Best of 2016 with Bill Simmons, Heben Nigatu, Tracy Clayton and Ezra Edelman | Episode 15  

This week on the show we're talking to some of our favorite people on Earth about the culture from 2016 — the movies, the music, the moments — that will stick with them. We've got Bill Simmons, CEO of the Ringer; Ezra Edelman, director of "OJ: Made in America"; and Heben Nigatu and Tracy Clayton, the hosts of BuzzFeed's "Another Round." Plus, we answer a voicemail from a very special listener.

Beyoncé vs. Adele? No Contest | Episode 14  

Good news: Jenna’s back! And in the wake of this week’s Grammy nominations, she’s here to say that no matter how desperate the internet may be for a Beyoncé and Adele rivalry, it’s just not a competition. Next, New York Times tech reporter Mike Isaac helps explain what Facebook’s attempt to enter China means for the service and our lives. Finally, we help a listener solve a holiday gift dilemma.

Obama’s Last Cultural Statement | Episode 13  

Jenna is off road-tripping across Southern Africa, so this week Wesley reunites with Alex Pappademas, his old co-host on Grantland’s podcast “Do You Like Prince Movies?” Wesley explains why he found President Obama’s final Medal of Freedom Ceremony to be the most emotional cultural moment of the year, then he and Alex imagine the people who will be honored by President Trump. One artist they hope won't be on the list: the Weeknd, who after some debate Wesley and Alex decide is a phony.

The Brilliance of Kerry James Marshall | Episode 12  

Join our field trip to The Met Breuer, the Metropolitan Museum’s new space in New York dedicated to contemporary art, where we give you an audio tour of the painter Kerry James Marshall’s astonishing retrospective. We also have picks for movies to see this weekend. “Almost Christmas” is a film for the whole family; “The Handmaiden” is more of a solo midnight show.

How to  Survive Thanksgiving | Episode 11  

To nourish your souls this week, we’re serving up some serious comfort food live from the kitchen of the New York Times food editor Sam Sifton.

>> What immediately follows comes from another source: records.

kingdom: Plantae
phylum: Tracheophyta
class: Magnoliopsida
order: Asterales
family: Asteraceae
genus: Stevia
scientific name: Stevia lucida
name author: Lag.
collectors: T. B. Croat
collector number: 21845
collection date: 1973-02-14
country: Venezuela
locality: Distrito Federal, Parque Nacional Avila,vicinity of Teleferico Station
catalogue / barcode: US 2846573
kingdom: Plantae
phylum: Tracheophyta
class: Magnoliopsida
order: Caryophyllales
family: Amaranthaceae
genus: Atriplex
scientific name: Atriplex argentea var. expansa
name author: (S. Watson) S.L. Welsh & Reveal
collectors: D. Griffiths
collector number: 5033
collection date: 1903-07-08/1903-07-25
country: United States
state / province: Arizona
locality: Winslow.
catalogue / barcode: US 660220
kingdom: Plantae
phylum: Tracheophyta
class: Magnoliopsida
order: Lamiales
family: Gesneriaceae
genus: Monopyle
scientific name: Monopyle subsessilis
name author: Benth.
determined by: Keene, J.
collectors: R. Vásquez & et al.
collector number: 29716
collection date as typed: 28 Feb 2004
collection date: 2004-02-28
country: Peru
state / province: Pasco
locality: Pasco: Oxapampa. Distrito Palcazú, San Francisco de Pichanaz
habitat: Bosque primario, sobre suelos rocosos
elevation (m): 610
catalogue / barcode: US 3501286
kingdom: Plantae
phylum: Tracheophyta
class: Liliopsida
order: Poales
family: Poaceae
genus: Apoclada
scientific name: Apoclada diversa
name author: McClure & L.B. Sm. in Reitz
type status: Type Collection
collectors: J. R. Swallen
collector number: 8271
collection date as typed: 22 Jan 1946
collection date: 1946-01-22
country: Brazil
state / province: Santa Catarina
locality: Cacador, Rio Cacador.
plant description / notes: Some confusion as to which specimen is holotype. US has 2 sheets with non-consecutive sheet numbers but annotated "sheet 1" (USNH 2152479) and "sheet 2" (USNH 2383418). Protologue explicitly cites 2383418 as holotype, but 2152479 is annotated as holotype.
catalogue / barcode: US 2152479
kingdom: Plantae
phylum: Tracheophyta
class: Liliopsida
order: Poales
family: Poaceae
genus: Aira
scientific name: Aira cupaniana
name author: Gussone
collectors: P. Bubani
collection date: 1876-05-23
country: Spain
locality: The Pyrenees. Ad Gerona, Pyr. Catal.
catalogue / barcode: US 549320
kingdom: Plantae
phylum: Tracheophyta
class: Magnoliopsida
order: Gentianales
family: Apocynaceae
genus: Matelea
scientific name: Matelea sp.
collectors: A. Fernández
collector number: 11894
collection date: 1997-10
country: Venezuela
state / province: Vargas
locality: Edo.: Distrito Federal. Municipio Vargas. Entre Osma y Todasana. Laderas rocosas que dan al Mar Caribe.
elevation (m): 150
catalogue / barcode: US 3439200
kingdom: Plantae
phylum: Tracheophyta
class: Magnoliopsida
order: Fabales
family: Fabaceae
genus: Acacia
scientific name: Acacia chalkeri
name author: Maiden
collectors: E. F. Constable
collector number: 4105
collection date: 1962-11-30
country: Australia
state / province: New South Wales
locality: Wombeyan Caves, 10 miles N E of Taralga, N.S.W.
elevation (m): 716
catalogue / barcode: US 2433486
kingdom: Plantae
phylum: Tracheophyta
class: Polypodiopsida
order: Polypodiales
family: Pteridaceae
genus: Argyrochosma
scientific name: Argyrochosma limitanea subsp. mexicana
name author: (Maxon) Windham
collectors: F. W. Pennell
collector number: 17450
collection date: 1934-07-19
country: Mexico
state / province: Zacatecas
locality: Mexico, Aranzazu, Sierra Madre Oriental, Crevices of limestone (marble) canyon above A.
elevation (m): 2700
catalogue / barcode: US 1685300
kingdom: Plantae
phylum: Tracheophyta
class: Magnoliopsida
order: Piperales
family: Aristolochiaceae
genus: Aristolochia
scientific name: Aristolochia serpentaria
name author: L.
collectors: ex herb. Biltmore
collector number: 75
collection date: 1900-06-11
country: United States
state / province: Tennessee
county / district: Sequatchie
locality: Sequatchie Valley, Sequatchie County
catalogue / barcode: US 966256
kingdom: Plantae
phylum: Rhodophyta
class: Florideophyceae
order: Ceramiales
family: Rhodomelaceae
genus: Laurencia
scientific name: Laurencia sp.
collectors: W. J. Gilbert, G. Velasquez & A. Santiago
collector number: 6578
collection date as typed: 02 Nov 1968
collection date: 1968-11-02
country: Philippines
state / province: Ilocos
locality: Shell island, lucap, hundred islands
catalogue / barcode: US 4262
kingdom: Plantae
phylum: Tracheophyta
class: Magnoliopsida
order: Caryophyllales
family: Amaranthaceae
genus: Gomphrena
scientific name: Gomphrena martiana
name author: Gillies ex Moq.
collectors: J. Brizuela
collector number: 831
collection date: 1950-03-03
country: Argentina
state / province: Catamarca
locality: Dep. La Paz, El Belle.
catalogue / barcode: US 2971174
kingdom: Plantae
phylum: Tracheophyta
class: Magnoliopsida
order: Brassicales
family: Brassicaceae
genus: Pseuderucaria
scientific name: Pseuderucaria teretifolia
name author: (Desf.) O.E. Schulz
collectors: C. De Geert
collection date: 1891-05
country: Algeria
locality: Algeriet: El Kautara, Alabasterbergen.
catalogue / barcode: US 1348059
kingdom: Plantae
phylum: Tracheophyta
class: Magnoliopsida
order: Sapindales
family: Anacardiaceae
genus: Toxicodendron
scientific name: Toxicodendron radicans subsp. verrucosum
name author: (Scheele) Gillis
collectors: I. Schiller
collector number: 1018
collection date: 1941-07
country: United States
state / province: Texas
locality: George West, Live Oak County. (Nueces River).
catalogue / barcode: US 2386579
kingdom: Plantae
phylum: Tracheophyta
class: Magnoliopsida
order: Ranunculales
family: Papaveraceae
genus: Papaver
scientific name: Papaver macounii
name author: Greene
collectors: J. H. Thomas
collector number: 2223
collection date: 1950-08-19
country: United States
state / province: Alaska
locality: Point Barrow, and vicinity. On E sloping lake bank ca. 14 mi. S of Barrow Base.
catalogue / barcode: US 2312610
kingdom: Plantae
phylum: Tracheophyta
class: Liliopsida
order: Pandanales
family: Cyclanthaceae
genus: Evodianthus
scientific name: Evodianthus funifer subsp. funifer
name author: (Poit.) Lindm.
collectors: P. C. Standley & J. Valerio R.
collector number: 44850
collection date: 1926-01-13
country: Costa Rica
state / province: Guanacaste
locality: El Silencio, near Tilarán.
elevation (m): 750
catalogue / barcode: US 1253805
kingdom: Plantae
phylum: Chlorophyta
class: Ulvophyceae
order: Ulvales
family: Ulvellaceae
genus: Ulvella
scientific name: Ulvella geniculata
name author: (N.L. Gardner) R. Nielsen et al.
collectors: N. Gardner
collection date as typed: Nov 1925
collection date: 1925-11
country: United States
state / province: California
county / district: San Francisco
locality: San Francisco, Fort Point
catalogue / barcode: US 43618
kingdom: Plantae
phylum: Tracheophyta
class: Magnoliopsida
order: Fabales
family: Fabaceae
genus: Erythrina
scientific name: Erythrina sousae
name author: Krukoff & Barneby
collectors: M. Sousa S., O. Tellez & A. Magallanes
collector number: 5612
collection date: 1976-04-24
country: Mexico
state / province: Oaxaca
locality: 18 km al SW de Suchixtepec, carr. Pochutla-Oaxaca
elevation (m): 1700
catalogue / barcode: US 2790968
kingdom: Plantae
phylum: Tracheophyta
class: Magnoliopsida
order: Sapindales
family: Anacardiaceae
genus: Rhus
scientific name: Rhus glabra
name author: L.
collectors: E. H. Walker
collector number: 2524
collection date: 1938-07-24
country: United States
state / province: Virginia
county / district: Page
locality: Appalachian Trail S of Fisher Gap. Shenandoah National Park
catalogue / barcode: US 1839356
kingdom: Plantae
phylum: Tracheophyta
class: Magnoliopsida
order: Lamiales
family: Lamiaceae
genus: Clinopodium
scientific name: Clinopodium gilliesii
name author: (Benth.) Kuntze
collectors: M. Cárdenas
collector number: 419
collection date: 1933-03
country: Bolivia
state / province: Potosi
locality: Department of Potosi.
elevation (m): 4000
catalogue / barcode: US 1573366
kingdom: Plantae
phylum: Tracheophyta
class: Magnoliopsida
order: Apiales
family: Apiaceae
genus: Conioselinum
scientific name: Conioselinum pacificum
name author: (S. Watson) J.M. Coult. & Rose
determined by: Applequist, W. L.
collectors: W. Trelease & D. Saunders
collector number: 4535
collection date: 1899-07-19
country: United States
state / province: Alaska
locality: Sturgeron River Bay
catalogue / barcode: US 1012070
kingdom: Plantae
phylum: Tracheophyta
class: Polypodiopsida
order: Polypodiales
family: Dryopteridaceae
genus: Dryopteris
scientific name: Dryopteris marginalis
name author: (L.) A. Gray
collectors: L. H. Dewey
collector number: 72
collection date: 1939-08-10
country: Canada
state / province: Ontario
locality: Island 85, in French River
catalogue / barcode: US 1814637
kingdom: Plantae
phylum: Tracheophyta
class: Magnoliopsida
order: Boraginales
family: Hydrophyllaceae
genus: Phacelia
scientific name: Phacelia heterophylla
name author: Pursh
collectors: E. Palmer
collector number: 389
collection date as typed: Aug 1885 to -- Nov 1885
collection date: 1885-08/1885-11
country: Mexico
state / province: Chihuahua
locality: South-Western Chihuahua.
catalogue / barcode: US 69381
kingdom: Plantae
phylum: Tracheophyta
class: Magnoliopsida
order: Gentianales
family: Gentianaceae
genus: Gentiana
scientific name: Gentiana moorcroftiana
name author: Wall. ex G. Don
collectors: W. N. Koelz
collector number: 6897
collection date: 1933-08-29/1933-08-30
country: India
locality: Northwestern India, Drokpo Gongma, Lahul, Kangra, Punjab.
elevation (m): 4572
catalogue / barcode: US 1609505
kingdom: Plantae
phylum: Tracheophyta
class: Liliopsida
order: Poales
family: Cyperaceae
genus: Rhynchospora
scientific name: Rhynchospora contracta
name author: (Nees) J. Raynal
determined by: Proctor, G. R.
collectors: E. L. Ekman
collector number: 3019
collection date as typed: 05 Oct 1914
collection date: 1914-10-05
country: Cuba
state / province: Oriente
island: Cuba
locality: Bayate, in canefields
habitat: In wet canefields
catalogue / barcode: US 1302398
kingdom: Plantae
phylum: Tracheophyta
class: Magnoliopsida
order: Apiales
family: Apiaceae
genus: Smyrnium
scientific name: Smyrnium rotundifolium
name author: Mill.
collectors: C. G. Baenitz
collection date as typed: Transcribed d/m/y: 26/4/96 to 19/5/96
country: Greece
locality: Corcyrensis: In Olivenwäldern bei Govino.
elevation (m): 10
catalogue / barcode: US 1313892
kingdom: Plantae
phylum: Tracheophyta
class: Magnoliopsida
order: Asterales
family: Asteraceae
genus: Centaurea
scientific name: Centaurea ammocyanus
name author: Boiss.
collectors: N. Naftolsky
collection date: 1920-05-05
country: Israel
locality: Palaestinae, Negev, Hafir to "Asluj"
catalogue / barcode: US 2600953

Sam literally wrote the book on Thanksgiving, and he walks us through how to make the perfect gravy, his tips for carving the turkey and his most important rules for the meal. And because this year’s Thanksgiving is going to be different for many families, we talk about how to navigate postelection tensions and practice radical acceptance. Plus: the case for replacing turkey with fried chicken and Jenna’s tips for traveling.

The Day After | Episode 10  

Through tears, and with the help of our oracle Margo Jefferson, we begin to process the election of Donald J. Trump.

Dancing in the Moonlight | Episode 9  

To combat the stresses of an election we want to end and the onset of winter, we’re offering a whole episode dedicated to things that make us feel good. We talk to the Times film critic A.O. Scott about “Moonlight,” a movie everyone agrees is perfect. We celebrate “A Seat at the Table,” Solange’s lusciously spare new album, in which she comes into her own as an artist. And we end with a few tips from Jenna on how to survive not only the next week but maybe the rest of your life.

Nudity Clause | Episode 8  

This week we’re talking about penises. Specifically, penises on the big screen. There are more and more of them, but the penises deemed safe enough to see tend to be white ones. We talk about the role of black penises and black sexuality in popular culture. Plus, Jenna puts Barack Obama’s digital legacy in perspective, and then our boss, Jake Silverstein, joins us to discuss the one thing we never got from the president.

Peak Black TV | Episode 7  

This week, we devote an entire episode to our favorite (and not so favorite) shows on TV, touching on “Queen Sugar,” “Westworld,” “Insecure,” “Empire,” and more. We give out superlatives, delve into the brilliance of Donald Glover’s “Atlanta,” and attempt to answer the question: Have we reached peak black TV?